Dec. 3, 2009
Dear Leslie,
At the beginning of the 20th century, a group of businessmen began draining the largest wetland in America. Turning the Big Swamp into fertile farmland required steam engines to extract the cypress stumps by the millions. When the project began, forests covered 90 percent of the 11 million acres. Now 95 percent of the land is cleared.
Driving through Southeast Missouri, especially the Bootheel, is like seeing Joshua Tree National Park for the first time. This doesn't belong here, you think. The Earth formed the strange granite monoliths and twisted mountains of Joshua Tree over eons. Men scoured Southeast Missouri clean in 20 years.

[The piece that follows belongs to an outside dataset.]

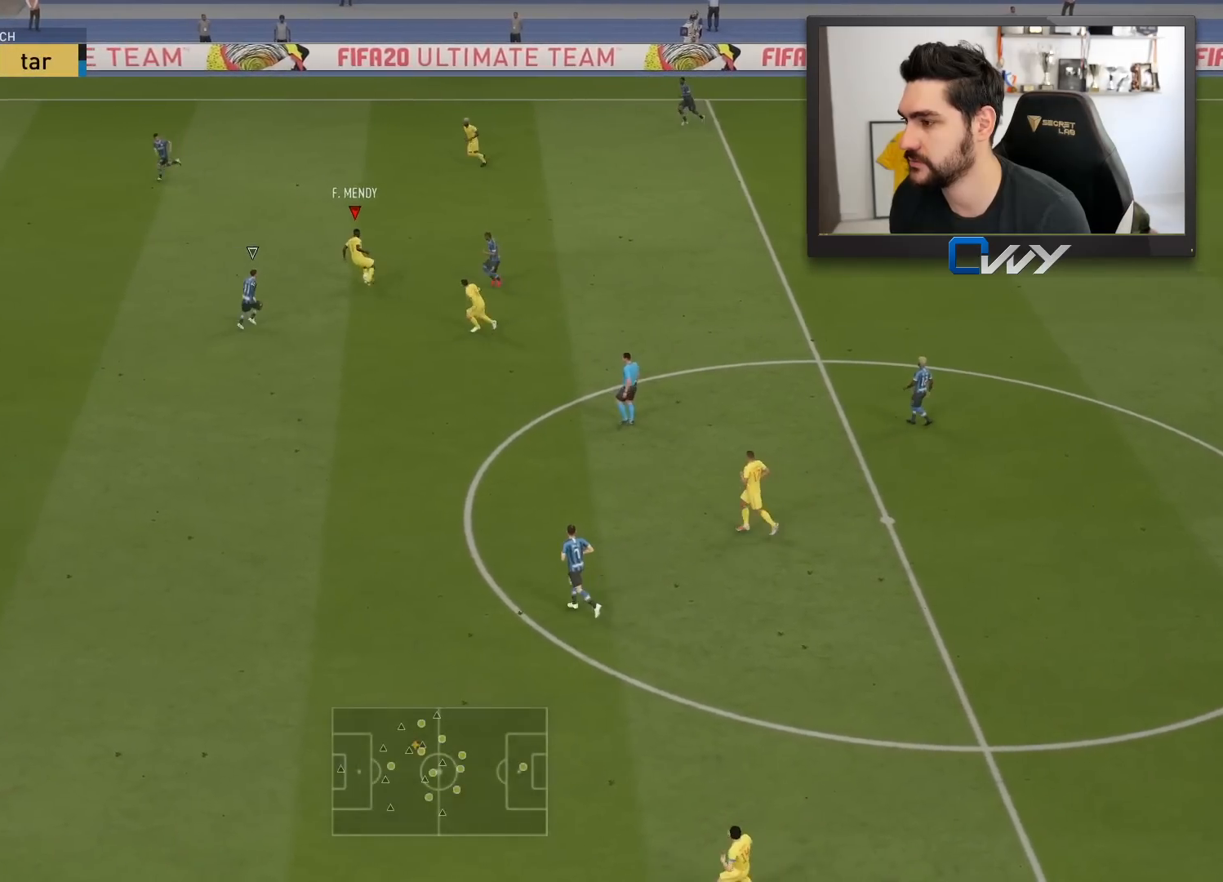
{"buttons": ["L3"], "left_stick": "left", "right_stick": "center", "events": [[250, "CROSS", "down"], [350, "CROSS", "up"]]}
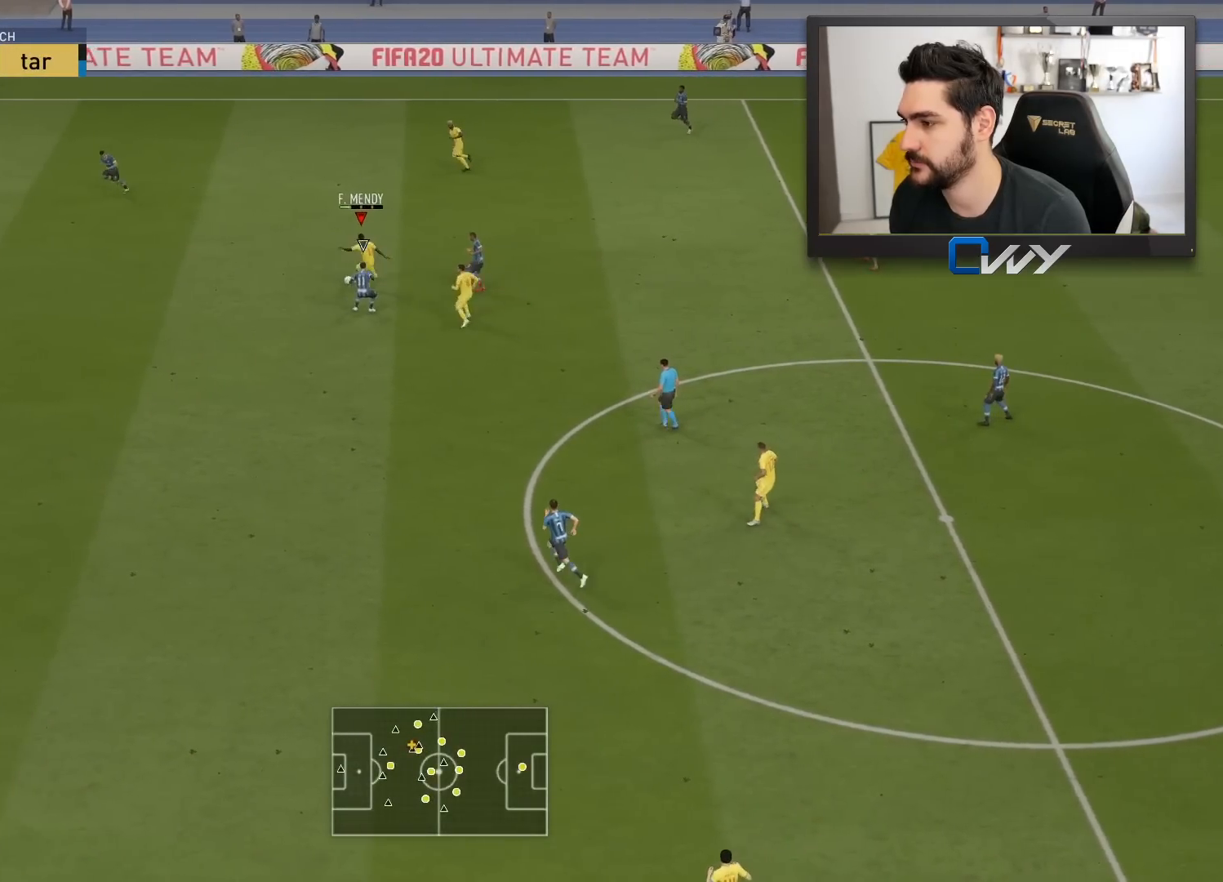
{"buttons": [], "left_stick": "center", "right_stick": "center", "events": [[217, "L3", "up"], [300, "left_stick", "center"]]}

How does the place you live determine who you are? Dr. Frank Nickell, a historian at the local university, asked that question at a talk this week. Nickell often speaks to civic groups and has a public radio series about this place where we live. Nickell didn't grow up here, didn't move here until he was an adult. But he knows as much or more about being a Southeast Missourian as anyone. He has made Southeast Missouri his business.
Some effects of place are obvious. People who live in Sikeston, a city just 30 miles south of Cape Girardeau, speak with an accent not found here. Nickell says Sikeston's isolation below Crowley's Ridge helped create that twang. Sikeston was on the edge of the Big Swamp. As the swamp began disappearing families of hunters and trappers nobody knew about were discovered inside.
Immigrants from other states, particularly Tennessee, settled both Sikeston and Cape Girardeau, but the latter had the moderating influence of German immigrants.
Listen closely, he says, and you can hear "The Tennessee Waltz" in Sikeston.
Some effects of place are taken for granted. Many of the men who bought the land from the Southeast Missouri counties for pennies an acre became extraordinarily wealthy. Yet some of these counties remain the poorest in the nation. Growing up in Southeast Missouri, I accepted this as the way things are. Now I don't.
Some of the damage to the Earth inflicted in the 20th century is beginning to be undone. Over the last three years, three dams have been removed from the Rogue River in Oregon. Earlier this fall, a draft agreement was reached to tear down four hydroelectric dams on the Klamath River in Northern California because the dams are ruining the salmon and steelhead fisheries and create toxic algae.
No one proposes restoring the marshes in Southeast Missouri. The crops grown on this farmland are too important to the state and local economies. Besides, tearing down a dam is one thing. Tearing out nearly 1,000 miles of ditches that continue to move water through Southeast Missouri would be something else. How about 10 miles?
On the way to Memphis, a drive most people avoid if they can because the landscape is so monotonous, I can't help imagining the swamp called Dark Cypress out the window, returned to its natural state. In the green splendor of Louisiana's Atchafalaya Swamp, one-twentieth the size of Dark Cypress, a pungent hum fills the air. Life breathes magnificently all around.
Love, Sam
Sam Blackwell is a former reporter for the Southeast Missourian.